Alisha hat wieder Kindspech abgegeben. Sie ist ein Engel. So sanft und so still beobachtend, so sensibel, in sich geträumt. Die Ärztin sagte, dass sie eigentlich Übertragen wurde. Sie hätte schon vor ca. 2 Wochen geboren werden können. Sie hatte keine Käseschmiere mehr auf dem Körper. Nun ist ihre Haut an Händen und Füssen leichtr schrumpelig. Am rechten Ohr besitzt sie ein keluiesn Schönheitsfehler, eine Hautwucherung, wie ein zweiteiliges, kleines Hautzäpfchen. Sie schläft viel. hatte zuerste etwas zu niedrige Körpertemperatur. Heute hatte sie 36,7 Grad.

 

30. 8. Azita kann Milch geben. Alisha trinkt. Ich bin überglücklich. Im Atelier hörte ich, als ich gerade an der Arbeit war, mein Bild von Alisha für die Geburtsanzeige fertigzumachen,  plötzlich etwas Plumpsen. Ein Schmetterling ist ausgeschlüpft und fiel auf die Alufolie. Meine Erstaunen ist riesig. Es ist einer der Wildfanggenaration. Es sind doch nicht alle von der Fliegenrauope befallen worden. Um 14.15 fange ich das Mekonium des erstgebornenen Falters auf und gebe es in 100 Tropfen Alkohol. Bald folgen noch zwei weitere. Das Wetter hat heute kurz aufgerissen, Stellenweise war blauer Himmel zu sehen. Gestern hat es kräftig geregnet und es war herbstlich kühl und windig. Es ist zwar noch immer kalt, aber die Sonne kann schon wieder eine richtige Hitze entwickelen, wenn der Wind nicht hinkommt. Einige Pfauenaugen verlassen mein Atelier. Die frisch geschlüpften Schmetterlinge waren 10 Tage verpuppt.

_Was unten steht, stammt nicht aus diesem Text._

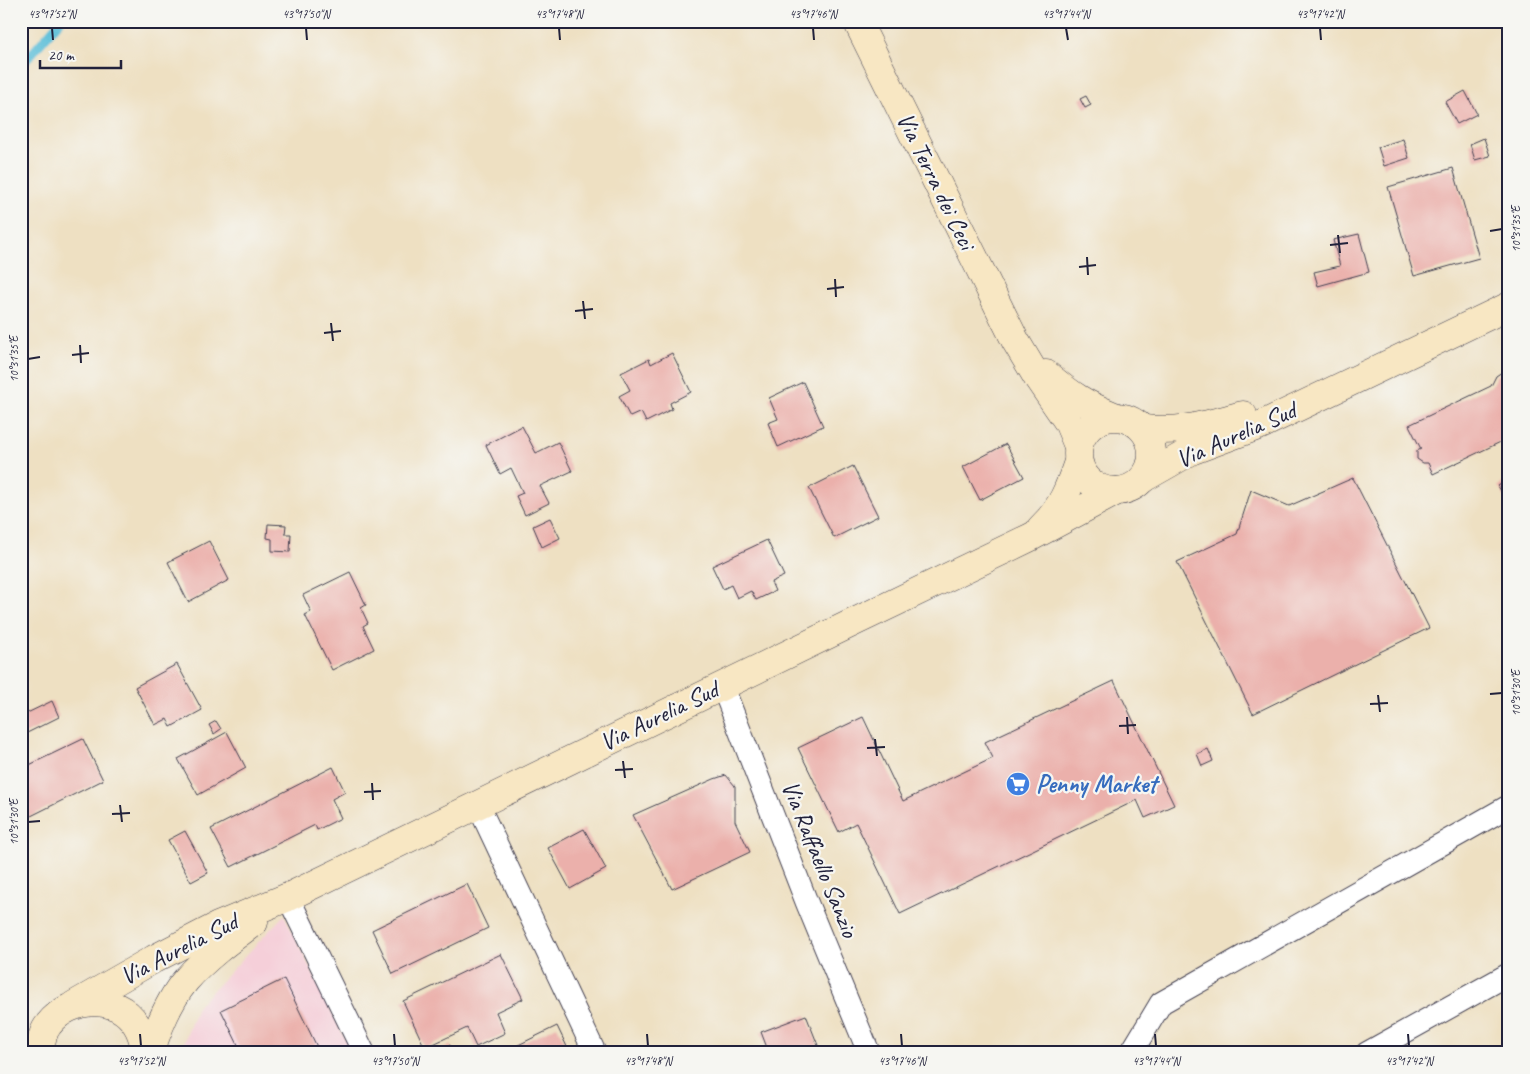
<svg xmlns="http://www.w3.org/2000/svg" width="1530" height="1074" viewBox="0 0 1530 1074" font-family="Caveat,sans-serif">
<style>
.built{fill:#f5cfd9}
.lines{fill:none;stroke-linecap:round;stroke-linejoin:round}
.stream{stroke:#5abed8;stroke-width:9}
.building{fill:#ebb0ab}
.street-casing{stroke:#413e4f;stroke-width:24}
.secondary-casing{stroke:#413e4f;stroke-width:29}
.street{stroke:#fff;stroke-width:22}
.secondary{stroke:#f8e7c3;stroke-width:28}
.ticks{fill:none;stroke:#22223b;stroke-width:2}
.labels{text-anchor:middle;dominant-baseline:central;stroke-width:4.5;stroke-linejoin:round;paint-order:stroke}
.street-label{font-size:25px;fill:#22223b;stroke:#f6f6f2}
.shop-label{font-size:25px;font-weight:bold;fill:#366cbe;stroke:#f6f6f2;text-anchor:start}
.neatline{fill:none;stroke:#22223b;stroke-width:2}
.ticks-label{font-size:12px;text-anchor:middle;fill:#22223b}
</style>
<rect width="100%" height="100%" fill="#f6f6f2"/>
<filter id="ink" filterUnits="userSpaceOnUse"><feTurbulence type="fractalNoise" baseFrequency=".02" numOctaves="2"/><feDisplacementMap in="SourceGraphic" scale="10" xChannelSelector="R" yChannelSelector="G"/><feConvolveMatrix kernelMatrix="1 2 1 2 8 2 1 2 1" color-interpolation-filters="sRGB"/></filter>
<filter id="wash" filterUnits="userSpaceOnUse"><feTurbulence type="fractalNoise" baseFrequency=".0096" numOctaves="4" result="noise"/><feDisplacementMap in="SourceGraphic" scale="20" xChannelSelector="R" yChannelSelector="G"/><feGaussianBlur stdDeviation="1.12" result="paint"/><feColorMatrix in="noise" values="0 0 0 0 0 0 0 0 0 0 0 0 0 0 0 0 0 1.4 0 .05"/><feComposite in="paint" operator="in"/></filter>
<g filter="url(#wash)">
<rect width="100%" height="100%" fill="#eee0c2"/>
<!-- built -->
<polygon class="built" points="284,915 352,1053 180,1053 197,1007"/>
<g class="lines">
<!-- stream -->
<polyline class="stream" points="21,66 60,21"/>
</g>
<g id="blocks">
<!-- building -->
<g class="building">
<polygon points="1465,91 1477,114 1457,124 1445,102"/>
<polygon points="1086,96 1091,105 1085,108 1080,99"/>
<polygon points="1484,138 1490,156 1475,160 1470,144"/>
<polygon points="1403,139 1409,158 1384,166 1378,147"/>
<polygon points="1453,168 1479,258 1414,276 1388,187"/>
<polygon points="1359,234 1369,272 1318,286 1314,272 1340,266 1333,240"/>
<polygon points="672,353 691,392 670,403 672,409 646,422 641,412 630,417 619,396 630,390 621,373 649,359 651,364"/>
<polygon points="1509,371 1509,438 1433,474 1428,463 1423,463 1417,459 1417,451 1421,449 1409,425 1491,386 1496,376 1502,372"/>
<polygon points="803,382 823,426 778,447 768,423 778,419 769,398"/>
<polygon points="522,426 536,453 558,442 572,471 540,486 549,503 525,515 516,496 523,493 511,468 500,474 486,445"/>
<polygon points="1006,444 1024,477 980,500 963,467"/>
<polygon points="853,466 878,516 834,538 809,488"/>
<polygon points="1353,478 1429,628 1253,714 1177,562 1237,534 1251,490 1289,506"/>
<polygon points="1509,479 1509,504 1498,486"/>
<polygon points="550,518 560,538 542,547 533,526"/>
<polygon points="268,524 286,525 285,534 291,534 290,552 272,551 272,539 267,538"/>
<polygon points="767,540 784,576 771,582 775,591 756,600 751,591 737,598 731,585 723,589 712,566"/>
<polygon points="209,541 229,580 188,602 168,562"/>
<polygon points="350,572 366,605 361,608 368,623 363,626 374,649 332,670 305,615 311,612 303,595"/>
<polygon points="177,664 202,710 171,727 167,719 155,725 135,687"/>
<polygon points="1114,681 1174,805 1145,818 1137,800 900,914 856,823 839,832 798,748 863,717 903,801 993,758 985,742"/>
<polygon points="52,701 59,717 21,736 21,716"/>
<polygon points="216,721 221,729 214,734 209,725"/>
<polygon points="227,732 246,768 198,795 178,759"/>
<polygon points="83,739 103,780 21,821 21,769"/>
<polygon points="1208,749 1213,761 1202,766 1197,754"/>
<polygon points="333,767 345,792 332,799 341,818 317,830 315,825 231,867 211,829"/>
<polygon points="726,775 735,786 735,821 750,852 672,889 633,815 714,779"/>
<polygon points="584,829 606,869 570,889 548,848"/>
<polygon points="185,831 208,873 191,882 168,840"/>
<polygon points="467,884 488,928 393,974 372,930"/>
<polygon points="501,954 523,999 496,1012 505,1033 476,1047 467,1028 425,1048 403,1001"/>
<polygon points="284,979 320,1053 242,1053 221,1010"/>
<polygon points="806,1015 821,1053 769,1053 761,1032"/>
<polygon points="557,1026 570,1053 502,1053"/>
<polygon points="450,1045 453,1053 434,1053"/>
</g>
</g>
</g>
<g filter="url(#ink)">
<use href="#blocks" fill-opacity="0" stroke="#413e4f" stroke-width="1"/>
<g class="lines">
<!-- street casing -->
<g class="street-casing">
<g id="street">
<polyline points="722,685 807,903 869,1053"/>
<polyline points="478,805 595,1053"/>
<polyline points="288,897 364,1053"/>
<polyline points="1131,1053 1161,1003 1509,806"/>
<polyline points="1367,1053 1509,974"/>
</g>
</g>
<!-- secondary casing -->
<g class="secondary-casing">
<g id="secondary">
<polyline points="857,21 1015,340 1037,377 1068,422 1078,446"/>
<path d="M1046 374C1071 395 1084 404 1114 416"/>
<circle cx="1115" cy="454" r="37"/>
<path d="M1143 429C1182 433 1206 425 1243 415"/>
<polyline points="1142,479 1191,451 1261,425 1509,306"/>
<path d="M1041 528C1062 508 1069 488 1078 462"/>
<polyline points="74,1005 154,959 218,926 288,897 850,624 1031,537 1117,491"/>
<path d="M39 1053C41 1043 42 1032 49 1024 70 997 116 993 136 1024 142 1033 144 1042 146 1053"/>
<path d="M150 1053C158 1028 169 1000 186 980 205 958 231 939 254 922"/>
</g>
</g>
<!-- street -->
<use href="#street" class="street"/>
<!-- secondary -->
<use href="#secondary" class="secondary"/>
</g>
</g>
<!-- ticks -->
<path class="ticks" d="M52 28 53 40M306 28 307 40M559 28 560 40M813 28 814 40M1066 28 1068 40M1320 28 1321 40M1490 231 1502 229M1338 235 1340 253M1330 245 1348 243M1087 257 1088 275M1079 267 1096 265M835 279 836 297M827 289 844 287M583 301 585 319M575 311 593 309M331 323 333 341M324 333 341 331M80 345 81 363M72 355 89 353M28 359 40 357M1490 694 1502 693M1378 695 1380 712M1370 704 1388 703M1127 717 1128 734M1119 726 1136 725M875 739 877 756M867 748 885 747M623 761 625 778M615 770 633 769M372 783 373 800M364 792 381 791M120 805 122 822M112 814 130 813M28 822 40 821M140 1034 141 1046M394 1034 395 1046M647 1034 648 1046M901 1034 902 1046M1155 1034 1156 1046M1408 1034 1409 1046"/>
<!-- icons -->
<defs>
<g id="supermarket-disc" transform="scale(1.25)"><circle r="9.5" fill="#3f7fe0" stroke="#f6f6f2"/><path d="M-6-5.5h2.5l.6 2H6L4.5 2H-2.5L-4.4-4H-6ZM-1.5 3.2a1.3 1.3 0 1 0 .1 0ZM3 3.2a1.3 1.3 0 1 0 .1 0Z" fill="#fff"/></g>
</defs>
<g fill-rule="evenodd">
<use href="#supermarket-disc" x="1018" y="784"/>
</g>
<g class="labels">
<!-- street labels -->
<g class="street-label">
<text transform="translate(936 181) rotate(64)">Via Terra dei Ceci</text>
<text transform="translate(1236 435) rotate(-24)">Via Aurelia Sud</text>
<text transform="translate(659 716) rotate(-26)">Via Aurelia Sud</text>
<text transform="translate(820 859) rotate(68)">Via Raffaello Sanzio</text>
<text transform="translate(179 949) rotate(-27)">Via Aurelia Sud</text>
</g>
<!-- shop labels -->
<g class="shop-label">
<text x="1036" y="784">Penny Market</text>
</g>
</g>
<!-- margin -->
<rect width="1530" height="1074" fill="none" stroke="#f6f6f2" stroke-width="55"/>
<!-- scale -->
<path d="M40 60v8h81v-8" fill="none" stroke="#22223b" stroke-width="2.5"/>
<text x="48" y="60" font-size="15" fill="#22223b" stroke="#f6f6f2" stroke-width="4" paint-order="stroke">20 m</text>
<rect x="28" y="28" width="1474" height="1018" class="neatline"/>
<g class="ticks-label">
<text x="52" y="18">43°17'52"N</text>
<text x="306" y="18">43°17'50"N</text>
<text x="559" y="18">43°17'48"N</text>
<text x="813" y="18">43°17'46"N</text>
<text x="1066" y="18">43°17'44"N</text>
<text x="1320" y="18">43°17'42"N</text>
<text transform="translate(1516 229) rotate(-90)" y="4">10°31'35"E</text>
<text transform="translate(14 359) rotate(-90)" y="4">10°31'35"E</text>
<text transform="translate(1516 693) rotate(-90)" y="4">10°31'30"E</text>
<text transform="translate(14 822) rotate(-90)" y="4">10°31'30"E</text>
<text x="141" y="1065">43°17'52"N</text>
<text x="395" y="1065">43°17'50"N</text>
<text x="648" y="1065">43°17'48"N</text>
<text x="902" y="1065">43°17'46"N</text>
<text x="1156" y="1065">43°17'44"N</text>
<text x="1409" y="1065">43°17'42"N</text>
</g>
</svg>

Es scheinen noch ein paar mehr dem Verhängnis des Aufgefressenwerdens entkommen zu sein. Das Mekonium des ersten Falters war weissbraun, das des zweiten auch, der dritte brachte ein kräftiges dunkles braun.

 

14.45. der vierte schlüpft. Es klingelt. Ein Blumenstrauss von Christa ist angekommen. Ich sehe, wie der Falter mit noch unentwickelten Flügeln sich versucht an den Puppen und an der decke festzuhalten. Ein paar noch lebende Puppen daneben, bewegen sich aber so heftig, dass der Falter beinahe zu Boden fällt, was seine Flugunfähigkeit bedeuten würde. Wenn die Puppen zu dicht nebeneinander hängen, wie in der grossen Vitrine, dann führt das dazu, dass die noch verpuppten Schmetterlinge, die schon ausgeschlüpften regelrecht abschiessen. Die Puppen mögen es also nicht, nahe zusammen zu hängen. Sie haben sich schon bei der Verpuppung behindert. Jeder will das für sich tun. Ein Daneben und ein Gruppengefühl existiert nicht mehr im Verpuppungsstadium. Alles, was daneben hängt ist Bedrohung und Konkurrenz. Die Puppen versuchen sogar sich gegenseitig von der decke zu lösen. Einige sind so zu Boden gefallen. Da aber haben die Schmetterlinge keine Chance, sich richtig zu entwickeln. Sie brauchen die Stürzstellung, das senkrechte hängen, sonst sind ihre Flügel verkrüppelt und die Falter flugunfähig.

 

6. September. Schöner warmer Tag. Letztes Tagpfauenauge verlässt Atelier.